Axel Brandenburg is working in the field of astrophysical fluid dynamics. He is also interested in selected topics of astrobiology, particularly the question of homochirality at the origin of life. His main interests are concerned with magnetic field generation from turbulent motions with applications to the Sun and stars, accretion discs, galaxies, and the early Universe. He produced the first compressible dynamo simulations in 1992. His work on accretion disc turbulence of 1995 was the first to show that the magneto-rotational and dynamo instabilities lead to sustained doubly-positive feedback. The idea that large-scale primordial fields are the result of an inverse cascade goes back to his initial work of 1996. In 2005, he developed the concept of a distributed solar dynamo shaped by the near-surface shear layer. He contributed to discovering several new dynamo effects and found the production of magnetic spots as a generic result of stratification in hydromagnetic turbulence. Since 2011, he developed and applied new methods of determining magnetic helicity at the solar surface and in the solar wind.
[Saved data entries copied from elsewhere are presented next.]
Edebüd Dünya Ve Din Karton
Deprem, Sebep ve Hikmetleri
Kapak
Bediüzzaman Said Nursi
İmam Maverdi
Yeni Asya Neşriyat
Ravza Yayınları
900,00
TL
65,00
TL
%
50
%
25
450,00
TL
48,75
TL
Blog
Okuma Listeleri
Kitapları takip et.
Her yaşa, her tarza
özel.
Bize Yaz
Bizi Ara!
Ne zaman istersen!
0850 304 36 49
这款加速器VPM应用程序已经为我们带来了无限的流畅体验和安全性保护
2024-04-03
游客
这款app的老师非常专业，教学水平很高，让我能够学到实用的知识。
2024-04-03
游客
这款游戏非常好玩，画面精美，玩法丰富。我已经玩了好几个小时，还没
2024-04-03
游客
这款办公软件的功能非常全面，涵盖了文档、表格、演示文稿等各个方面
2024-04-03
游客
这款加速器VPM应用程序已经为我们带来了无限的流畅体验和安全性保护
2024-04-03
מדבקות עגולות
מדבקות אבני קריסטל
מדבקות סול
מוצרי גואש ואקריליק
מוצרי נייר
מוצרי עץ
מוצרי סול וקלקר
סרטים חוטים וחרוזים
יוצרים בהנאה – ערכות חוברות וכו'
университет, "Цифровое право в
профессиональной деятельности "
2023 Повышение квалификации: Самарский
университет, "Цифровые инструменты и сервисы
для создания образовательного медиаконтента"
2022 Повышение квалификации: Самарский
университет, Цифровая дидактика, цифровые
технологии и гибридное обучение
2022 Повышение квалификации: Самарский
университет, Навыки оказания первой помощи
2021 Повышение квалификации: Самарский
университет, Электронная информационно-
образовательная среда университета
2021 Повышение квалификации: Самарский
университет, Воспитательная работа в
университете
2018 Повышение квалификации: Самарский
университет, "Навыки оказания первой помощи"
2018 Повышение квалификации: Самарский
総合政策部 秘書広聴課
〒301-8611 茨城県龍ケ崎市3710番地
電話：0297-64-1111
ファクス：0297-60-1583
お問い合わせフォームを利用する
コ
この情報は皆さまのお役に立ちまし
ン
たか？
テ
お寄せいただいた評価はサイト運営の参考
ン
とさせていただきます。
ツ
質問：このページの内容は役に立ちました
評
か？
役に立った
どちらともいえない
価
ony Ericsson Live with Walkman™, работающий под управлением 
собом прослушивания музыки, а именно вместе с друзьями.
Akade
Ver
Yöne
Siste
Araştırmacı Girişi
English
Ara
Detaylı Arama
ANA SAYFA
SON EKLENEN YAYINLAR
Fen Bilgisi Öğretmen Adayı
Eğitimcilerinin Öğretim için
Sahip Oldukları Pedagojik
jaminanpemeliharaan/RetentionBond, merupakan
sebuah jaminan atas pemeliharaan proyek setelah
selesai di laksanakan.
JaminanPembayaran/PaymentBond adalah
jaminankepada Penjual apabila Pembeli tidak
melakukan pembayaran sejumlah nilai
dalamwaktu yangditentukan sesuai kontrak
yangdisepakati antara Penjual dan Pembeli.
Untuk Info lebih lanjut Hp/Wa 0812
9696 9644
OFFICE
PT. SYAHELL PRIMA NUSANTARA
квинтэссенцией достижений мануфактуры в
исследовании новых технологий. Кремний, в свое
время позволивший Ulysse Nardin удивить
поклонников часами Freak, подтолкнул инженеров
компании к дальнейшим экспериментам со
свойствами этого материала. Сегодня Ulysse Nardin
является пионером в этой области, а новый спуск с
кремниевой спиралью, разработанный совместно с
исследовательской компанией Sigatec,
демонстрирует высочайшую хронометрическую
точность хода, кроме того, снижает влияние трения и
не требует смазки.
His work on the interpretation of stellar activity cycles revealed that all late-type stars younger than 2.3 billion years exhibit two cycle periods. He is also responsible for the maintenance of the Pencil Code, which is a public domain code (URL: https://github.com/pencil-code) for solving partial differential equations on massively parallel machines. One of the new applications concerns gravitational waves from the early Universe.
Brandenburg has published 440 refereed papers and has an h-index 68 on ADS. He has supervised 13 PhD students, of which 6 are now in academic positions. Maarit Korpi-Lagg (née Korpi, Mantere, and Kapyla) is now a Professor at Aalto University in Finland, for example.